Exploring the frontiers of research is the first reason cited by Zingales for why many Italian economists choose to remain in the U.S. after completing their Ph.D.'s. "The incentive to produce research is extremely strong"--argues the Chicago professor--"as well as the stimulating colleagues, the critical mass of cutting-edge research, the ease in hiring young researchers without having to face the hurdles of bureaucracy. And after doing a Ph.D. here, as well as perhaps a few years of subsequent work experience, it becomes difficult to go back to a rigid job market like the Italian one. The real problem is how to encourage the transition between the Ph.D and the return". In Italy, instead, recruitment tend to promote internal candidates and the flat pay scale does not reward productivity, when not directly favoring consulting at the expenses of research.

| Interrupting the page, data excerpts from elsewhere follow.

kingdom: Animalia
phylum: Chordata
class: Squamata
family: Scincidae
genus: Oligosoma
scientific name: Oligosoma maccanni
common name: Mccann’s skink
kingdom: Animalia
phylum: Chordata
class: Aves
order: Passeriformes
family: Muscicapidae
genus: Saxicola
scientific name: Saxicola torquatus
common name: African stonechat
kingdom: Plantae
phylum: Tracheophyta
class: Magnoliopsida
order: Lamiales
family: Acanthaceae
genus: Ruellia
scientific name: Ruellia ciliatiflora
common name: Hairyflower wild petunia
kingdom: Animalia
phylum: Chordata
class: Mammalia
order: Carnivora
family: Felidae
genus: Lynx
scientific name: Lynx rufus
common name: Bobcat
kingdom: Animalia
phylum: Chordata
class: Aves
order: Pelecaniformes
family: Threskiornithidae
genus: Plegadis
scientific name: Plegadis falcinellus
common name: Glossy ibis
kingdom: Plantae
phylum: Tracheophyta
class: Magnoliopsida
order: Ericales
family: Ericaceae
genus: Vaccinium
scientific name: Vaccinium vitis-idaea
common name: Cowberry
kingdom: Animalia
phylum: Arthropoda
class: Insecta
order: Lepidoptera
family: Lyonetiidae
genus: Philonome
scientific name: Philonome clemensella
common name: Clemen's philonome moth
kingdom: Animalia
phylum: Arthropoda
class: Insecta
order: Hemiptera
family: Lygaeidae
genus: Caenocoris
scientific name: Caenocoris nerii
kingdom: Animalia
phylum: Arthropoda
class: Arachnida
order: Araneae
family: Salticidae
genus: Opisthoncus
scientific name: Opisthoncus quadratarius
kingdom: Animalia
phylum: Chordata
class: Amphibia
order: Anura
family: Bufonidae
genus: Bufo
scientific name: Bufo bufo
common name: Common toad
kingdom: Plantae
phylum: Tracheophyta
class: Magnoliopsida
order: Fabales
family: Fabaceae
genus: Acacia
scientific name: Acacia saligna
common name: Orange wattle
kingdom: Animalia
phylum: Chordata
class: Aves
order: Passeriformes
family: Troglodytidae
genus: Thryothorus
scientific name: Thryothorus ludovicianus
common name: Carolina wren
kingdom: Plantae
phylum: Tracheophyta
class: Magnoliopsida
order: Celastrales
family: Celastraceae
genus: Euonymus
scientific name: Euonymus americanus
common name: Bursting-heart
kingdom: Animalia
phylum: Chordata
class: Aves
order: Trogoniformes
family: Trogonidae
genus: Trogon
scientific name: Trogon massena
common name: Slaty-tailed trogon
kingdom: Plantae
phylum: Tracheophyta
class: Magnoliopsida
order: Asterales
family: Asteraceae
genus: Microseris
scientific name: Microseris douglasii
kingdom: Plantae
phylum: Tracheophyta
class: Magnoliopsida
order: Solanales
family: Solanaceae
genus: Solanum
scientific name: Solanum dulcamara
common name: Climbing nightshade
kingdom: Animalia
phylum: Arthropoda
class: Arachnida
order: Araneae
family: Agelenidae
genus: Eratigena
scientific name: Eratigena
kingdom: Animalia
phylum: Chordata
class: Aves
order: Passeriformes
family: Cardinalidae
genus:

Many other Italian economists are scattered around the U.S. and, increasingly, Europe. "What should worry Italy"--argues Zingales--"is the rising emigration towards not only the U.S., but also other European research centers, no longer solely in England, but in places like Barcelona and Stockholm". According to the economist, Italy should put its efforts in creating one or two big centers for research excellence, and let the remaining economics departments focus on teaching. "In the U.S."--he says--"there are very serious teaching colleges that do only that and that have a positive function: it would be beneficial in Italy as well, where the percentage of graduates remains low". Several Italian economists cite the IGIER center at Bocconi University, as a praise-worthy, but not fully successful, attempt to encourage the re-entry of brains. On the other hand, a recent study on the quality of research at Bocconi, commissioned by the Italian university itself to a group of foreign experts guided by Roland Benabou from MIT, resulted in a less than flattering report. It is therefore hardly surprising that most of its best students, along with those from other Italian universities, continue to choose the American road.